Hi everyone,

I have made note of a preference to use RemoveCurrentP instead of removing the current instruction from the assembler list due to an optimisation that warrants its removal.  This is fair enough because there are a number of steps that have to be taken and the procedure is largely the same each time, and subtle errors or memory leaks arising if a step is missed.  The full process is rather expensive, however, with calls to both UpdateUsedRegs and GetNextInstruction, and there are cases where it is a waste to call them (for the former, when removing multiple adjacent instructions; for the latter, when the next instruction is already known).

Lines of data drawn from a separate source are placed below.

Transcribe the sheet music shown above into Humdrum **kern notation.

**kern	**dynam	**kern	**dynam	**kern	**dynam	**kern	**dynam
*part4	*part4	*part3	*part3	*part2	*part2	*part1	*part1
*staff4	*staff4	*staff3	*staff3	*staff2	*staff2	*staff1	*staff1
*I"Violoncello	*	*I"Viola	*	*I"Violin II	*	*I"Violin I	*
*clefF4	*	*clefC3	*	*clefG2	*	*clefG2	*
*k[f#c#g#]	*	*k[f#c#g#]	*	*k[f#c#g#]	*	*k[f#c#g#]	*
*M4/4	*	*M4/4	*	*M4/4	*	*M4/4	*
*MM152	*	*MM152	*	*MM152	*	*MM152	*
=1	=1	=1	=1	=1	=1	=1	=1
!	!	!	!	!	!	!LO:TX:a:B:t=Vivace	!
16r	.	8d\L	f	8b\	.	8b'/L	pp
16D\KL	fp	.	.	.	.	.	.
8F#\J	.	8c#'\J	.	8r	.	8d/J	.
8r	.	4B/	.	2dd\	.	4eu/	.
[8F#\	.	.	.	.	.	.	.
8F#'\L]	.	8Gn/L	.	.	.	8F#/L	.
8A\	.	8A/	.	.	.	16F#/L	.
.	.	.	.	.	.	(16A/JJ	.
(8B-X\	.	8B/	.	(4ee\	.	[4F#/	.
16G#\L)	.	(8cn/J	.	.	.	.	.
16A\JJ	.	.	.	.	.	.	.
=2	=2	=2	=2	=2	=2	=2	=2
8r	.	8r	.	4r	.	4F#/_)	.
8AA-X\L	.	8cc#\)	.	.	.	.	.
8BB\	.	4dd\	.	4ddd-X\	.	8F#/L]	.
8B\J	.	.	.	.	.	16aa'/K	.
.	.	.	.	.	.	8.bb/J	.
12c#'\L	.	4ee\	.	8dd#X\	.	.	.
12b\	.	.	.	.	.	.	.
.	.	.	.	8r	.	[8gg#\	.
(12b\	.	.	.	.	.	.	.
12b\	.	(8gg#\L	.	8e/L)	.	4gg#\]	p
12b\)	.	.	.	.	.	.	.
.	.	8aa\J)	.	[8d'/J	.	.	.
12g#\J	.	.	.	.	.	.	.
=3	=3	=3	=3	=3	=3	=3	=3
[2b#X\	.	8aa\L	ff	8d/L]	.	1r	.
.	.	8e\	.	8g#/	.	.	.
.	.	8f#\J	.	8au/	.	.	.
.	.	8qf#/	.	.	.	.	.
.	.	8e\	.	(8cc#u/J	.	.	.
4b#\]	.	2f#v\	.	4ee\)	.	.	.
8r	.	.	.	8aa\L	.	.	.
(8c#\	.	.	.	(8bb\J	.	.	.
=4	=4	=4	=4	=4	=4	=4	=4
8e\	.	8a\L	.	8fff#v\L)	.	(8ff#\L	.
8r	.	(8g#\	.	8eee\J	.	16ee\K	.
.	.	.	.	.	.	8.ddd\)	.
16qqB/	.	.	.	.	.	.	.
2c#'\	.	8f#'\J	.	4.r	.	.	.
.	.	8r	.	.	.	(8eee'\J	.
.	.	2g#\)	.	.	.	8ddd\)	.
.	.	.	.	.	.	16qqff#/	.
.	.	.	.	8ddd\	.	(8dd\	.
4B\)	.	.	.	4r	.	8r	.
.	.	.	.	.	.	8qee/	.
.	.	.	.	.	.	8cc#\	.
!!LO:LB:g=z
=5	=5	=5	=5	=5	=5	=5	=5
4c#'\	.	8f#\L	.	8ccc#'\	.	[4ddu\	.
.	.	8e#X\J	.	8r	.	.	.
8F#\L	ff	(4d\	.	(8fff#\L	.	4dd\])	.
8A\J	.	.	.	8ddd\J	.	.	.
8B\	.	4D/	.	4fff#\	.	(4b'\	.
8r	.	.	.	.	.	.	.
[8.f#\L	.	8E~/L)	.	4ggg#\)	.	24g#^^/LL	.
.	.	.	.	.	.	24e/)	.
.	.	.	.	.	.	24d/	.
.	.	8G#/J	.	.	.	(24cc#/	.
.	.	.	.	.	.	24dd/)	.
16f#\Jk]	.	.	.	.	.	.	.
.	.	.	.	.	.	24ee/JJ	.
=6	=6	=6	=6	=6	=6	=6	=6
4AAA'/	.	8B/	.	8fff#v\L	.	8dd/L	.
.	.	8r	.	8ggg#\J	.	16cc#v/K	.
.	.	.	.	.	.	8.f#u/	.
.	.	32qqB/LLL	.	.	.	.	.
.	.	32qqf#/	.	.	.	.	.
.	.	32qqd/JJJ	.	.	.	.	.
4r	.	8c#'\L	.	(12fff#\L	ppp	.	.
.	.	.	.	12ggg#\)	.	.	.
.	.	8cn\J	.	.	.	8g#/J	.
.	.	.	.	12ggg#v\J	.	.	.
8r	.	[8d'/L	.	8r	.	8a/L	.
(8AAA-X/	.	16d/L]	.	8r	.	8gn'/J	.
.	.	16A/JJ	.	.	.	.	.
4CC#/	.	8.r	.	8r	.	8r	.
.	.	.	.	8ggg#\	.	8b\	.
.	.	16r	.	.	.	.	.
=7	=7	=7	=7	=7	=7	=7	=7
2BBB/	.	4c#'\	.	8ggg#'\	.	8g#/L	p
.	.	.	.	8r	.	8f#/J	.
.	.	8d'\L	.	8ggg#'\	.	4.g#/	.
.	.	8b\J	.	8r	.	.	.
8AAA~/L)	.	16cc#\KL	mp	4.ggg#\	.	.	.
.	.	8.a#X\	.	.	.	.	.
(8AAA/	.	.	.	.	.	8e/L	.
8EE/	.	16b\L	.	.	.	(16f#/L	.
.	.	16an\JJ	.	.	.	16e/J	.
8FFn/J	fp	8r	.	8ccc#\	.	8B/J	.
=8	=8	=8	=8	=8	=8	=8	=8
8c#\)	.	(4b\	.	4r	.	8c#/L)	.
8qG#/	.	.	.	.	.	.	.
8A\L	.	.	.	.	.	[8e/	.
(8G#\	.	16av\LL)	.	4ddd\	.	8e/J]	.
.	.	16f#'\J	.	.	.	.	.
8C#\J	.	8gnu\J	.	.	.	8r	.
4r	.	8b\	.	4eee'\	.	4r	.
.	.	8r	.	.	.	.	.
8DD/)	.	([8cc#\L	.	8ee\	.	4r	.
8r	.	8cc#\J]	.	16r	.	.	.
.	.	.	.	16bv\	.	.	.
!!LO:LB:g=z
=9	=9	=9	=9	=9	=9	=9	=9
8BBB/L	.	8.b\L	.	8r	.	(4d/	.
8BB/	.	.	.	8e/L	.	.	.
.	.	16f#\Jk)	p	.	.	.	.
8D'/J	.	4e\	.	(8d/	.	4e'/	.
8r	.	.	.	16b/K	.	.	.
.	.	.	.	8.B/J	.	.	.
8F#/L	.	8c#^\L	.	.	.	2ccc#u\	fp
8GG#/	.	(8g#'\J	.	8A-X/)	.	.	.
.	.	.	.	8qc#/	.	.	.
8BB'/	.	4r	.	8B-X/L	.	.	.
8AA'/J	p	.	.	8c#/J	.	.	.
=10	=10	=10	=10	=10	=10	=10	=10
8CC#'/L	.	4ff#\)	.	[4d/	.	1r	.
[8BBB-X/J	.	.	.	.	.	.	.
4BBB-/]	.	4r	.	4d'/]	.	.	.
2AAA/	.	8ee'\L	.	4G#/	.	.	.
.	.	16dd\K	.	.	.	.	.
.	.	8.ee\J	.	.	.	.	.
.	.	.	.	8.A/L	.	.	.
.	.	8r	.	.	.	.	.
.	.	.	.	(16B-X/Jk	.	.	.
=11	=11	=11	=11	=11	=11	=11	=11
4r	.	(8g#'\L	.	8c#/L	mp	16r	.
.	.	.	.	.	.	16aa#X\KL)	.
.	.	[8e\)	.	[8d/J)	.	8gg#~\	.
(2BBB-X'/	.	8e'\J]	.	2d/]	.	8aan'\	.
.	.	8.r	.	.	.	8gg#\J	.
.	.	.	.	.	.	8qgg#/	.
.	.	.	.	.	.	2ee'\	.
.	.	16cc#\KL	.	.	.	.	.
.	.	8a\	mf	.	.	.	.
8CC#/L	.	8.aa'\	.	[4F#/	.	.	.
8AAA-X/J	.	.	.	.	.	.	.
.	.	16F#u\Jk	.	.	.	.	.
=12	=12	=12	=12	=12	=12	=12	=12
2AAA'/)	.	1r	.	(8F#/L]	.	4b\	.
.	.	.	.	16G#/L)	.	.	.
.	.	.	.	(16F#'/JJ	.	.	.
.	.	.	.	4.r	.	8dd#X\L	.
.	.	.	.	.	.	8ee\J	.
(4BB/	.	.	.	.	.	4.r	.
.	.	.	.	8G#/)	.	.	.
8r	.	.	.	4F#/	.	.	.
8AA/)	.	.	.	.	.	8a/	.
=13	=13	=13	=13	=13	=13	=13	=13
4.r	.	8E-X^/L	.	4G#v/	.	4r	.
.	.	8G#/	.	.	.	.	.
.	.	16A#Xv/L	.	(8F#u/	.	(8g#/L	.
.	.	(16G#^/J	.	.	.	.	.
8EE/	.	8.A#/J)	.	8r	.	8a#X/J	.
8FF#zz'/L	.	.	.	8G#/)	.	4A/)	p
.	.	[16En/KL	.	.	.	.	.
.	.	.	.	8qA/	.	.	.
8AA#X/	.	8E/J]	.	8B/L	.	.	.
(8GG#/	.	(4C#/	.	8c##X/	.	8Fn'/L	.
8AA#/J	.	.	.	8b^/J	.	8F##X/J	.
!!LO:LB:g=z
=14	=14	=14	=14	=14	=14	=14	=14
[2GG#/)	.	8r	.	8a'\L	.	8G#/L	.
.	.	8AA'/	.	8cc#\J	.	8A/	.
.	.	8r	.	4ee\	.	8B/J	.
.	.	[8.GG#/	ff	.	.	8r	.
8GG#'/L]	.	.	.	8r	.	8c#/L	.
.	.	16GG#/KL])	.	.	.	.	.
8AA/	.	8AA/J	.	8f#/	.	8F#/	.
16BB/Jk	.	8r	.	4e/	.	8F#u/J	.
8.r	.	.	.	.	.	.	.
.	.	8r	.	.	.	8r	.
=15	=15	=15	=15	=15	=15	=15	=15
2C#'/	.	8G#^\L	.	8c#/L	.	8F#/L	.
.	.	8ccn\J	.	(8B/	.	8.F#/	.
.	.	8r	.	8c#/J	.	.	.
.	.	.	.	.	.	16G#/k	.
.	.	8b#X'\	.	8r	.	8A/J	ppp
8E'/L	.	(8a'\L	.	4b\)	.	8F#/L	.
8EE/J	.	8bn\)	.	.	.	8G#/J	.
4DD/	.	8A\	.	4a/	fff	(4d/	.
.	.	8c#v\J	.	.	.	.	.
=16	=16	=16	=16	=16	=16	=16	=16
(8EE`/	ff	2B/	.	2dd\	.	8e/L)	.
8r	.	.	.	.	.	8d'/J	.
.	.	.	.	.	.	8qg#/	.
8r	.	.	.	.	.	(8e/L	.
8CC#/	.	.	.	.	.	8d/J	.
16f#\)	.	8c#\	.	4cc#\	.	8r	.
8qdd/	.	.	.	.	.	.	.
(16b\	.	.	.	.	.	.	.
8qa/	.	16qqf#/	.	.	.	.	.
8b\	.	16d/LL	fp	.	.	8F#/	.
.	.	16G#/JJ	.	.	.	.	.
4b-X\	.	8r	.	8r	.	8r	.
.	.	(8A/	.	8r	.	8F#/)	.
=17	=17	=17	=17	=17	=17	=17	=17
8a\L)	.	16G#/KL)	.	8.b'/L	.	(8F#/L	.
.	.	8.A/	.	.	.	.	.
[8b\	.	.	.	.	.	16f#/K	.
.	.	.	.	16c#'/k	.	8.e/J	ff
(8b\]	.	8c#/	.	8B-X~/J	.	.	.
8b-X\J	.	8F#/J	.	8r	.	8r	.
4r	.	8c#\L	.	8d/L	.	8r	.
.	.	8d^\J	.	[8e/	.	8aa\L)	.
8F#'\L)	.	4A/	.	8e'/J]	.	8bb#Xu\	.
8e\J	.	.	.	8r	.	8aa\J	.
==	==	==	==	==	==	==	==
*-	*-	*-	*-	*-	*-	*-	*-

https://bugs.freepascal.org/view.php?id=36797

This patch introduces a new version of RemoveCurrentP that takes a second parameter, but doesn't return a result - procedure RemoveCurrentP(var p: tai; const hp1: tai) - this is for situations where the next instruction is already known... or more simply, it simply sets p to hp1 once the original p is removed and freed, instead of calling GetNextInstruction.  Additionally, a number of calls to RemoveCurrentP where it's clear that hp1 came from GetNextInstruction have been changed to the new version. Note the old one still exists for when the next instruction is not known.

This patch is a pure refactor - it doesn't add any new features. As such, the prerequisites for its acceptance are that any binaries generated by the compilers do NOT change, and that the compiler runs slightly faster (which should be the case since the number of calls to GetNextInstruction have been reduced).

I like to think this draws a balance between performance and maintainability.